It will act as a central hub for a range of data-gathering remote instruments and onboard environmental monitoring systems, including both marine and airborne robots.

The RRS Sir David Attenborough has a 'moon pool' which allows instruments to be deployed and collect data through an opening in the hull. In addition, equipment can be deployed over the sides and the stern. It can deploy and recover large remotely operated and autonomous marine vehicles and can carry helicopters.

With greater fuel efficiency and its ability to deploy remotely operated and robotic technologies, the ship is expected to reduce the environmental impact of ship-borne science and save in operating costs over its 25-year lifespan.

“This kind of vessel is a perfect match for KONGSBERG and the customer will benefit from the integrated Full Picture solutions provided which maximise the vessel’s performance.” Einar Vegsund Director of Ship Design Solutions KONGSBERG

The Institute says RV Kronprins Haakon proved to be a stable and solid platform with excellent handling characteristics in both ice and open water, and the vessel’s state-of-the-art instrumentation opens up the possibility of marine ecosystem surveys in remote polar marine areas which it had not been able to study previously.

Delivered in 2018, the KONGSBERG-designed polar research vessel was part of the innovation journey for the design team behind the RRS Sir David Attenborough.

The journey to achieving one of the world’s most silent hulls on the Sir David Attenborough started many years ago.

The Norwegian Polar Institute sought creativity in the team’s design for the RV Kronprins Haakon and KONGSBERG experts used their skills to deliver a solution for a technology-intensive vessel that can operate in the harshest environments as quietly as possible. The team worked with the owner for ten years side-by-side to meet all of the client’s specific requirements with the integrated Full Picture approach.

Work instruction 1 ::
In the text about the polar research vessels, in what year was the RV Kronprins Haakon delivered?
Work instruction 2 ::
Continue the text about the polar research vessels from the point where it ends.

Recorded data ::
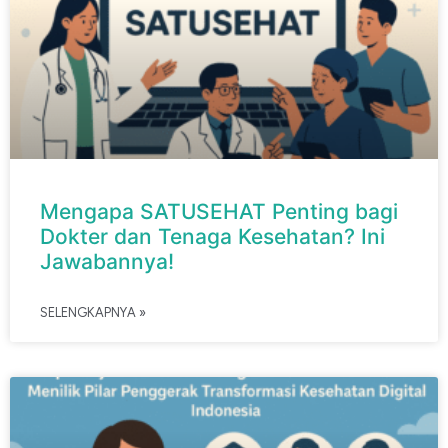
Mengapa SATUSEHAT Penting bagi
Dokter dan Tenaga Kesehatan? Ini
Jawabannya!
SELENGKAPNYA »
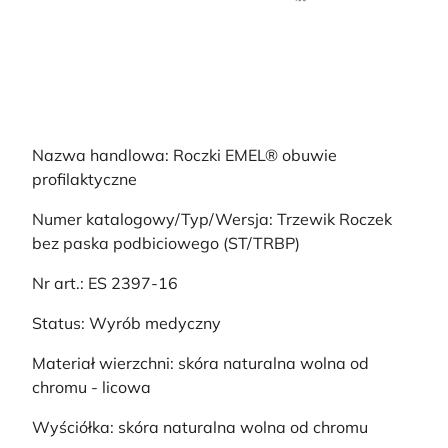
Nazwa handlowa: Roczki EMEL® obuwie
profilaktyczne
Numer katalogowy/Typ/Wersja: Trzewik Roczek
bez paska podbiciowego (ST/TRBP)
Nr art.: ES 2397-16
Status: Wyrób medyczny
Materiał wierzchni: skóra naturalna wolna od
chromu - licowa
Wyściółka: skóra naturalna wolna od chromu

Task answer 1 ::
It was delivered in 2018.

Task answer 2 ::
Kronprins Haakon’s top requirement was ice breaking, which requires a relatively flat bow that breaks the ice and pushes it down and to the sides, creating a safe, clear path for the ship. However, its capability as a first-class research vessel is equally important. Air bubbles sweep down and noise signatures are even more challenging for ice-going vessels, since the hull and propulsion systems must also be designed to meet the extreme environmental conditions found in polar areas.

The RV Kronprins Haakon features a complete KONGSBERG hydroacoustic systems package, a wide range of Simrad scientific research systems and an extensive bridge system, to meet the vessel’s complex navigation needs. It also has a moon pool, a remote-controlled submarine that can go down to a depth of 6,000 metres, a helicopter deck, seismic and trawling equipment, as well as being able to send out weather balloons that can establish profiles of the atmosphere.

With 15 laboratories, and with some of the most comprehensive equipment packages supplied to any research vessel, the ship will monitor the environmental and climate conditions in marine areas in the Arctic and Antarctic for years to come.